▶ **Work to complete**: A single number is the answer here: how many lines of the entries contain "الفيلم"?

Working data Block Start

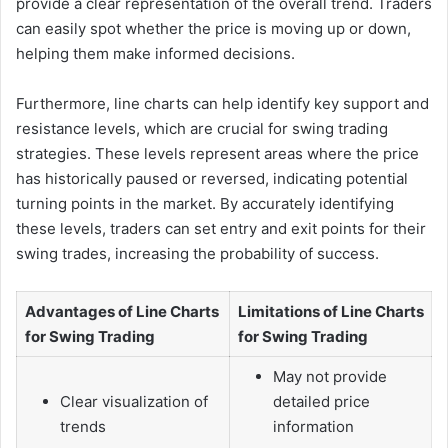
provide a clear representation of the overall trend. Traders
can easily spot whether the price is moving up or down,
helping them make informed decisions.
Furthermore, line charts can help identify key support and
resistance levels, which are crucial for swing trading
strategies. These levels represent areas where the price
has historically paused or reversed, indicating potential
turning points in the market. By accurately identifying
these levels, traders can set entry and exit points for their
swing trades, increasing the probability of success.
Advantages of Line Charts
Limitations of Line Charts
for Swing Trading
for Swing Trading
May not provide
Clear visualization of
detailed price
trends
information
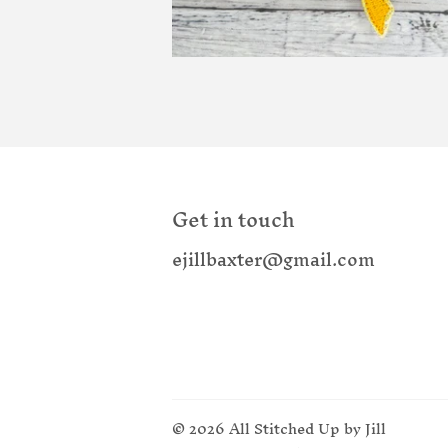
Get in touch
ejillbaxter@gmail.com
© 2026
All Stitched Up by Jill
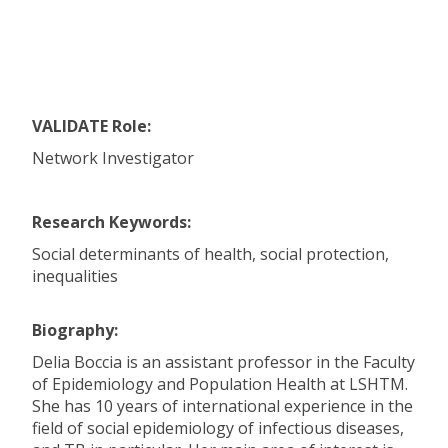
VALIDATE Role:
Network Investigator
Research Keywords:
Social determinants of health, social protection,
inequalities
Biography:
Delia Boccia is an assistant professor in the Faculty
of Epidemiology and Population Health at LSHTM.
She has 10 years of international experience in the
field of social epidemiology of infectious diseases,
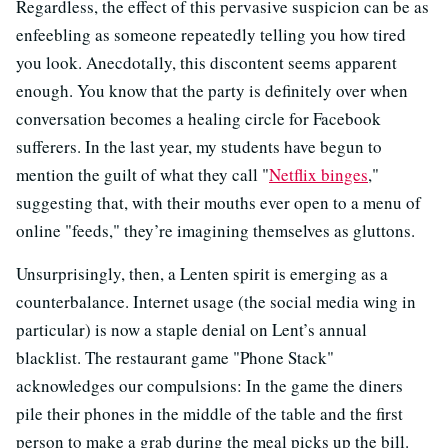
Regardless, the effect of this pervasive suspicion can be as
enfeebling as someone repeatedly telling you how tired
you look. Anecdotally, this discontent seems apparent
enough. You know that the party is definitely over when
conversation becomes a healing circle for Facebook
sufferers. In the last year, my students have begun to
mention the guilt of what they call "
Netflix binges
,"
suggesting that, with their mouths ever open to a menu of
online "feeds," they’re imagining themselves as gluttons.
Unsurprisingly, then, a Lenten spirit is emerging as a
counterbalance. Internet usage (the social media wing in
particular) is now a staple denial on Lent’s annual
blacklist. The restaurant game "Phone Stack"
acknowledges our compulsions: In the game the diners
pile their phones in the middle of the table and the first
person to make a grab during the meal picks up the bill.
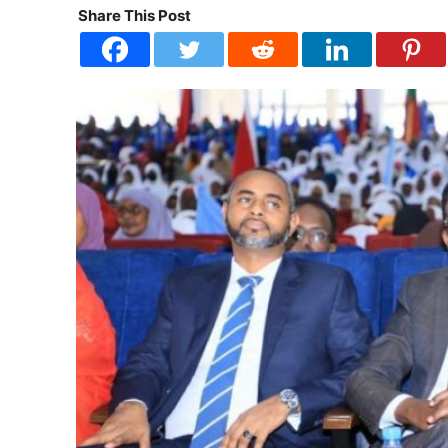
Share This Post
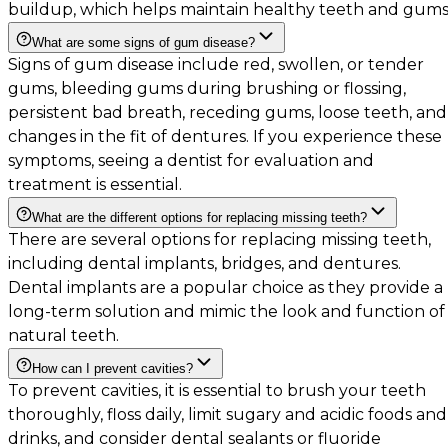
buildup, which helps maintain healthy teeth and gums
What are some signs of gum disease?
Signs of gum disease include red, swollen, or tender
gums, bleeding gums during brushing or flossing,
persistent bad breath, receding gums, loose teeth, and
changes in the fit of dentures. If you experience these
symptoms, seeing a dentist for evaluation and
treatment is essential.
What are the different options for replacing missing teeth?
There are several options for replacing missing teeth,
including dental implants, bridges, and dentures.
Dental implants are a popular choice as they provide a
long-term solution and mimic the look and function of
natural teeth.
How can I prevent cavities?
To prevent cavities, it is essential to brush your teeth
thoroughly, floss daily, limit sugary and acidic foods and
drinks, and consider dental sealants or fluoride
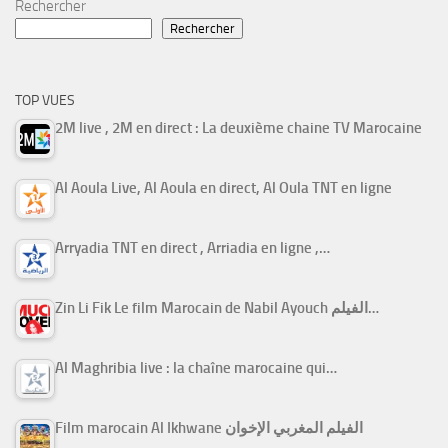
Rechercher
Rechercher
TOP VUES
2M live , 2M en direct : La deuxième chaine TV Marocaine
Al Aoula Live, Al Aoula en direct, Al Oula TNT en ligne
Arryadia TNT en direct , Arriadia en ligne ,…
Zin Li Fik Le film Marocain de Nabil Ayouch الفيلم…
Al Maghribia live : la chaîne marocaine qui…
Film marocain Al Ikhwane الفيلم المغربي الإخوان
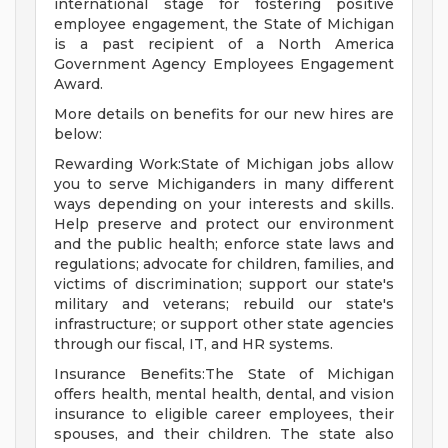
international stage for fostering positive
employee engagement, the State of Michigan
is a past recipient of a North America
Government Agency Employees Engagement
Award.
More details on benefits for our new hires are
below:
Rewarding Work:State of Michigan jobs allow
you to serve Michiganders in many different
ways depending on your interests and skills.
Help preserve and protect our environment
and the public health; enforce state laws and
regulations; advocate for children, families, and
victims of discrimination; support our state's
military and veterans; rebuild our state's
infrastructure; or support other state agencies
through our fiscal, IT, and HR systems.
Insurance Benefits:The State of Michigan
offers health, mental health, dental, and vision
insurance to eligible career employees, their
spouses, and their children. The state also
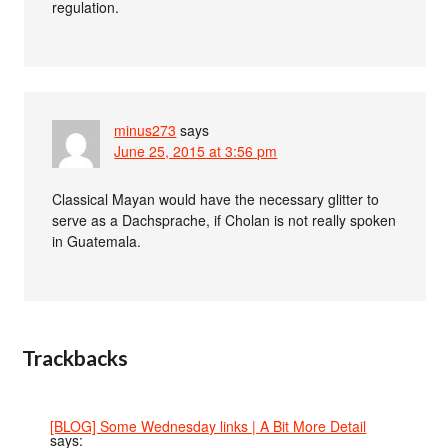
regulation.
minus273
says
June 25, 2015 at 3:56 pm
Classical Mayan would have the necessary glitter to
serve as a Dachsprache, if Cholan is not really spoken
in Guatemala.
Trackbacks
[BLOG] Some Wednesday links | A Bit More Detail
says:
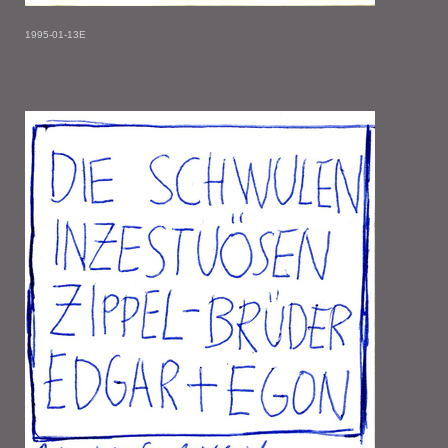
1995-01-13E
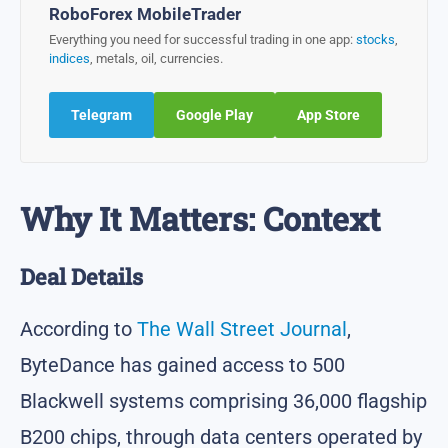
RoboForex MobileTrader
Everything you need for successful trading in one app:
stocks
,
indices
, metals, oil, currencies.
Telegram
Google Play
App Store
Why It Matters: Context
Deal Details
According to
The Wall Street Journal
,
ByteDance has gained access to 500
Blackwell systems comprising 36,000 flagship
B200 chips, through data centers operated by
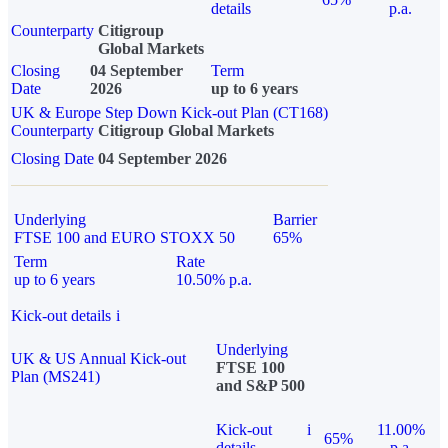
details
p.a.
Counterparty
Citigroup
Global Markets
Closing
04 September
Term
Date
2026
up to 6 years
UK & Europe Step Down Kick-out Plan (CT168)
Counterparty
Citigroup Global Markets
Closing Date
04 September 2026
Underlying
Barrier
FTSE 100 and EURO STOXX 50
65%
Term
Rate
up to 6 years
10.50% p.a.
Kick-out details
i
Underlying
UK & US Annual Kick-out
FTSE 100
Plan (MS241)
and S&P 500
Kick-out
i
11.00%
65%
details
p.a.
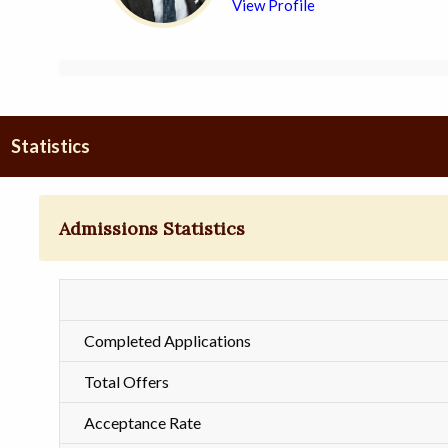
View Profile
Statistics
Admissions Statistics
Completed Applications
Total Offers
Acceptance Rate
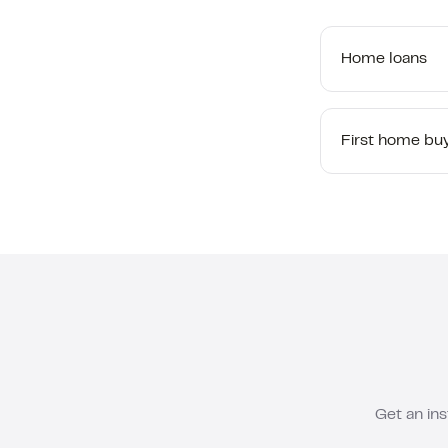
Home loans
First home bu
Get an ins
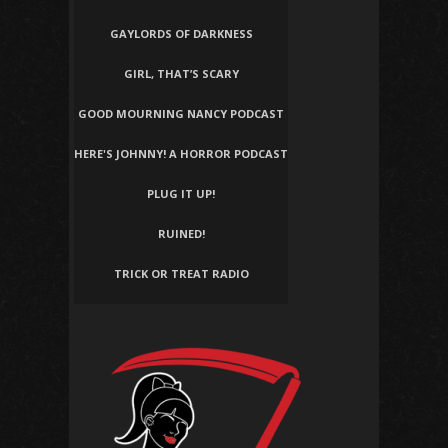
GAYLORDS OF DARKNESS
GIRL, THAT’S SCARY
GOOD MOURNING NANCY PODCAST
HERE'S JOHNNY! A HORROR PODCAST
PLUG IT UP!
RUINED!
TRICK OR TREAT RADIO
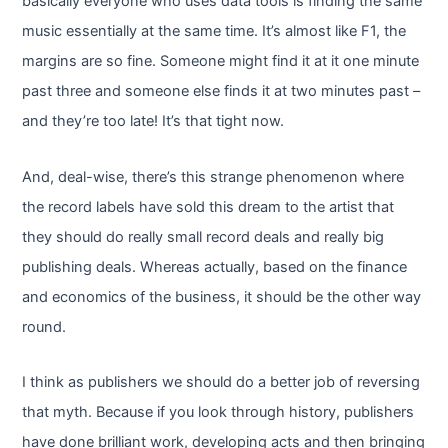
basically everyone who uses data tools is finding the same
music essentially at the same time. It’s almost like F1, the
margins are so fine. Someone might find it at it one minute
past three and someone else finds it at two minutes past –
and they’re too late! It’s that tight now.
And, deal-wise, there’s this strange phenomenon where
the record labels have sold this dream to the artist that
they should do really small record deals and really big
publishing deals. Whereas actually, based on the finance
and economics of the business, it should be the other way
round.
I think as publishers we should do a better job of reversing
that myth. Because if you look through history, publishers
have done brilliant work, developing acts and then bringing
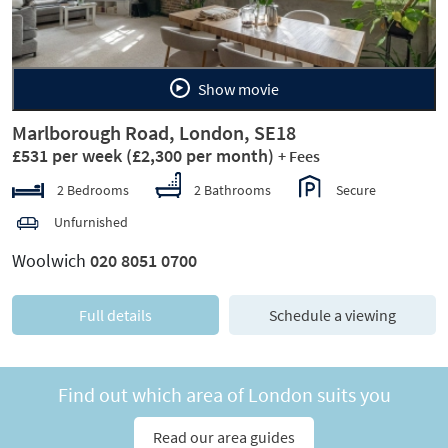
Show movie
Marlborough Road, London, SE18
£531 per week
(£2,300 per month)
+ Fees
2 Bedrooms
2 Bathrooms
Secure
Unfurnished
Woolwich
020 8051 0700
Full details
Schedule a viewing
Find out which area of London suits you
Read our area guides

Working data Block End

▶ **Task result**: 2